En multipliant les appels, Wendy a finalement pu trouver un toit pour la nuit à Osman et à sa conjointe. Au bout du fil, une intervenante communautaire leur explique qu’ils devront se rendre dès le lendemain dans les bureaux des services sociaux du comté de Clinton, où ils espèrent pouvoir obtenir des billets d’autobus pour New York. Ils ne connaissent personne dans la métropole, mais ont entendu parler d’un organisme qui y aide les réfugiés vénézuéliens. 
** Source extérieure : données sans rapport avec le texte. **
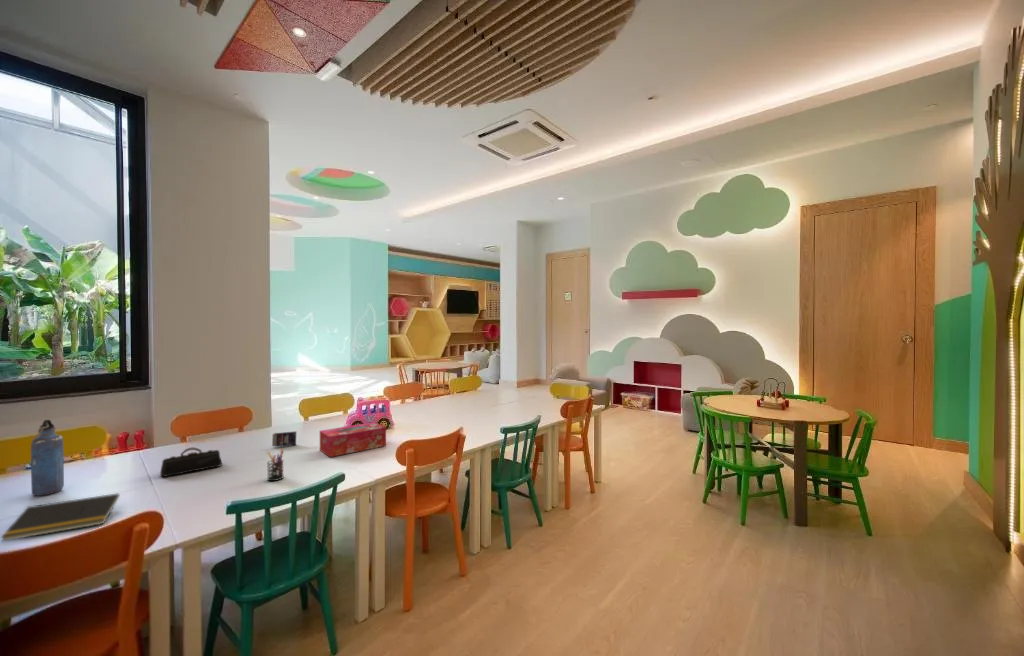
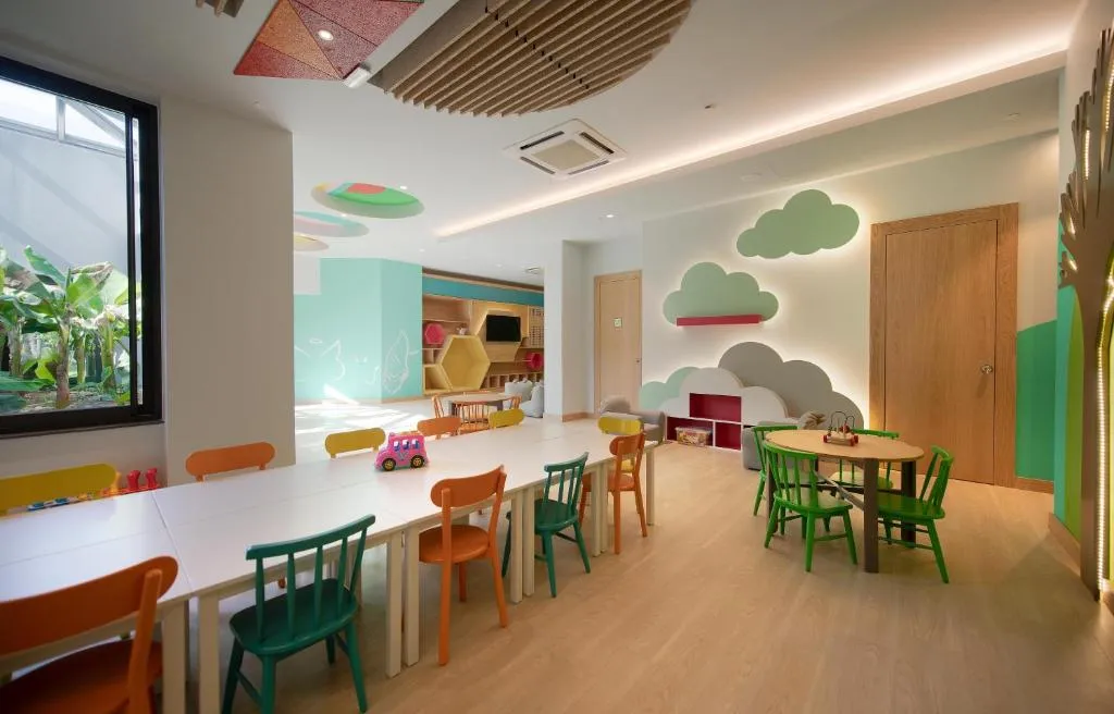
- crayon box [271,430,297,448]
- water bottle [30,419,65,497]
- notepad [0,492,120,542]
- pen holder [266,448,285,482]
- tissue box [319,421,387,458]
- pencil case [159,447,223,478]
La conjointe d'Osman accouchera dans les prochaines semaines. Elle ignore encore où ils pourront s'établir.
La conjointe d'Osman accouchera dans les prochaines semaines. Elle ignore encore où ils pourront s'établir.
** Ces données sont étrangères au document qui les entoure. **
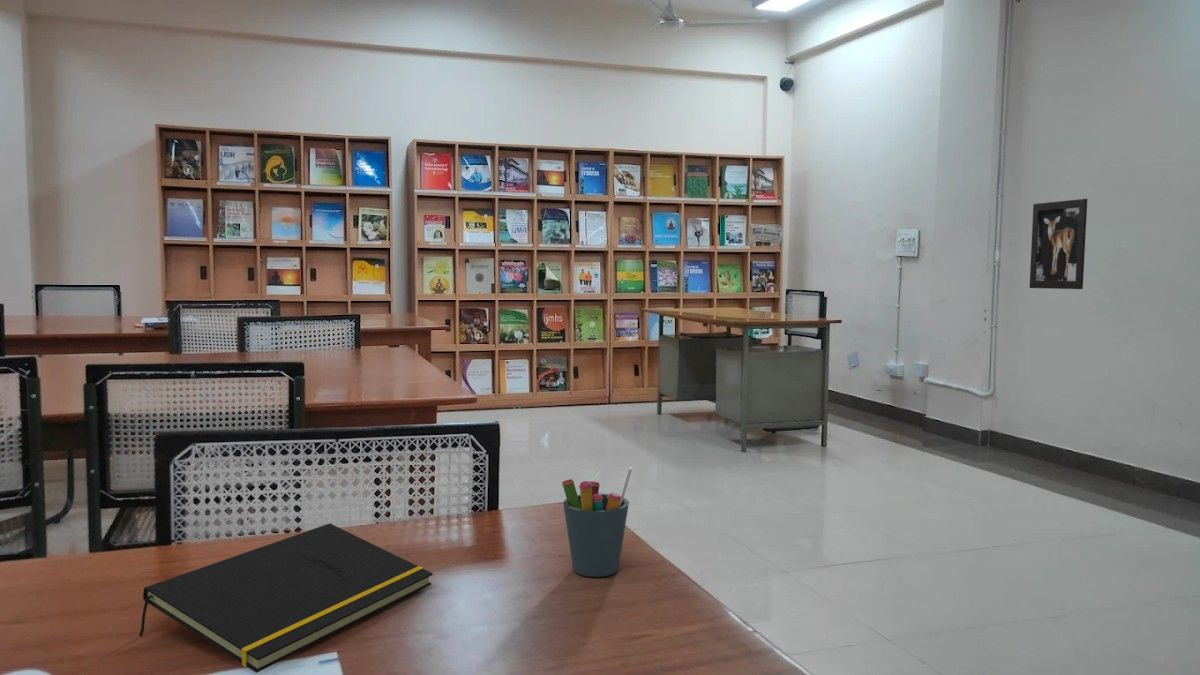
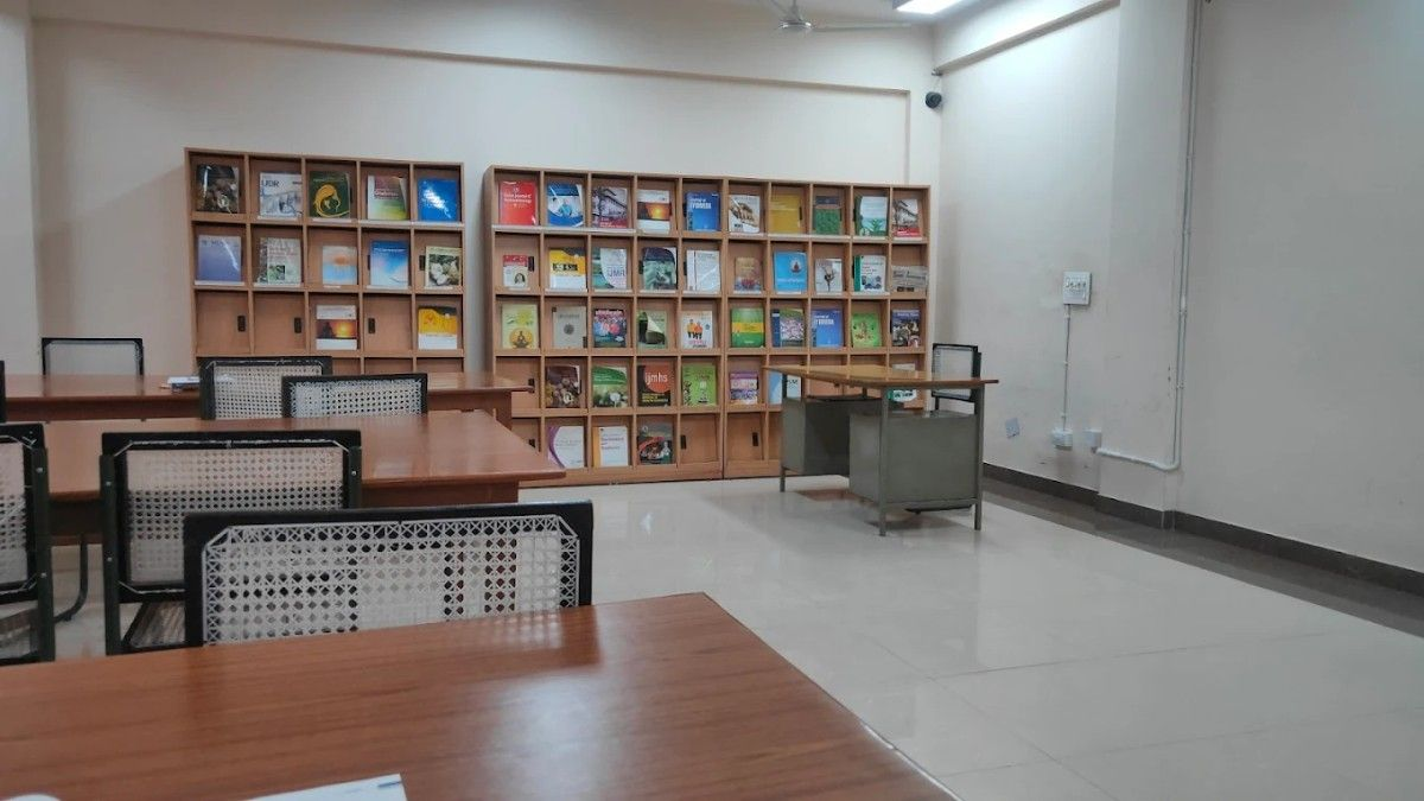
- notepad [138,522,434,674]
- pen holder [561,466,633,578]
- wall art [1029,198,1088,290]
Visiblement démunie devant tant de détresse, Wendy tente tant bien que mal d’offrir un peu de réconfort. Ici, elle pose une main sur un avant-bras. Là, elle enlace une jeune mère colombienne à qui la fatigue a tiré quelques larmes.

La Québécoise dit ne pas comprendre pourquoi aucun organisme américain n’est sur place pour aider les migrants refoulés à la frontière. «Je ne peux pas vous dire qui devrait faire ce travail du côté américain, souffle-t-elle. Je ne sais pas exactement comment les autorités gèrent la situation.»
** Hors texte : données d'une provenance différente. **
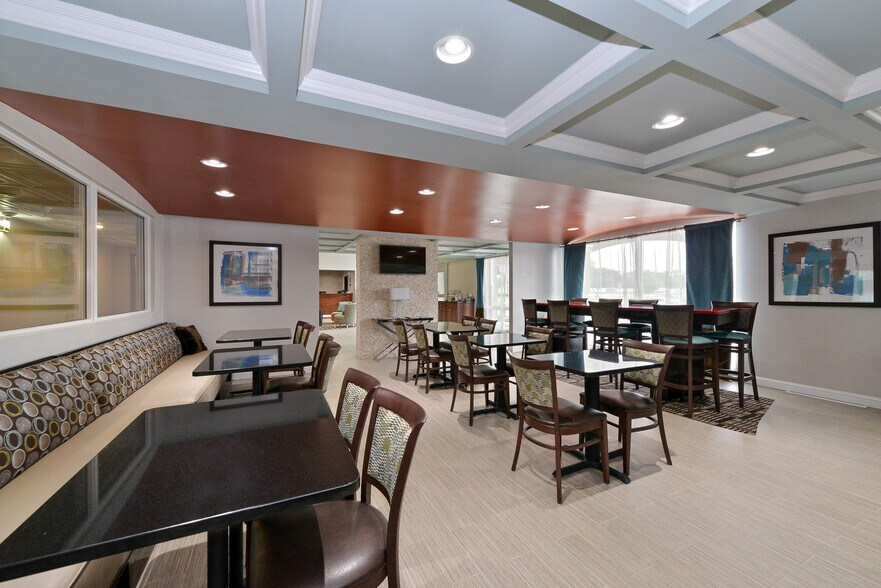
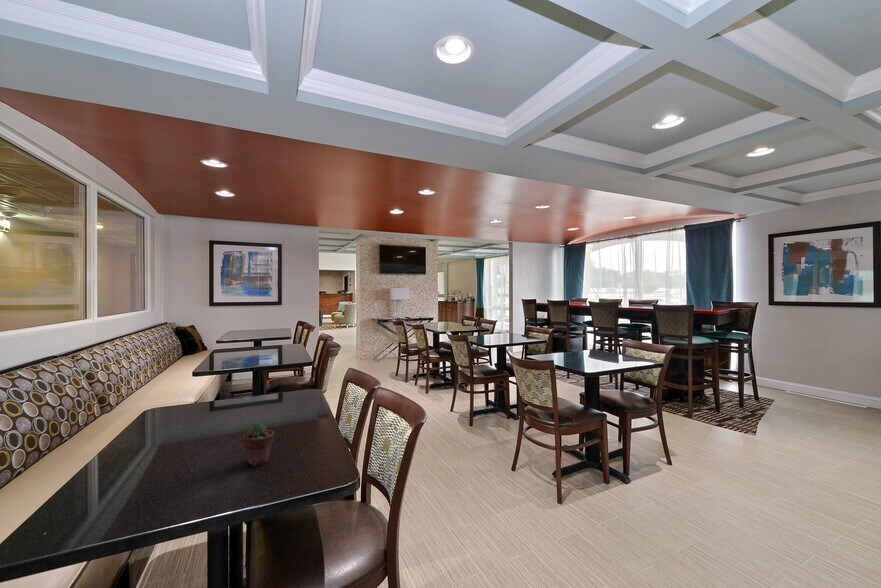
+ potted succulent [242,422,275,467]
Les autorités locales, elles, disent avoir été prises de court par l’annonce de la fermeture du chemin Roxham, le 24 mars dernier. 

Plattsburgh n’a jamais eu besoin d’infrastructures pour soutenir les demandeurs d’asile parce que ceux-ci n'étaient généralement de passage dans la ville que pour quelques heures. Maintenant qu’ils commencent à être refoulés du côté américain, le superviseur de la ville de Plattsburgh craint une véritable «crise humanitaire». 

Michael S. Cashman est superviseur de la ville de Plattsburgh, une fonction équivalente à celle d'un maire au Québec.
Michael S. Cashman est superviseur de la ville de Plattsburgh, une fonction équivalente à celle d'un maire au Québec.

«Pour le moment, ils reviennent au compte-gouttes, dit Michael S. Cashman, principal élu de la municipalité. Mais nous savons que des gens continuent de se rendre au chemin Roxham. Qu’arrivera-t-il si ce sont des centaines de personnes qui se retrouvent ici?»

Il affirme que la petite ville d’à peine 20 000 habitants n’a pas les infrastructures et les ressources pour accueillir ces personnes et réclame un plan d’urgence de la part des autorités fédérales américaines.

Un périple qui se poursuit

Avec l’aide de Wendy, Osman et sa femme ont finalement pu obtenir des billets d’autobus pour New York. 

Hamza, lui, ira passer quelques jours chez une connaissance, à Philadelphie. Il ignore ce qu’il fera ensuite.

Au moment de quitter Wendy, il remercie chaleureusement la dame, qui n’a finalement pu lui offrir qu’une oreille attentive. 

Quand il pourra acheter de nouveaux fusains, il esquissera son portrait, promet-il.

Il rêve encore de le lui remettre en personne, un jour. En sol canadien.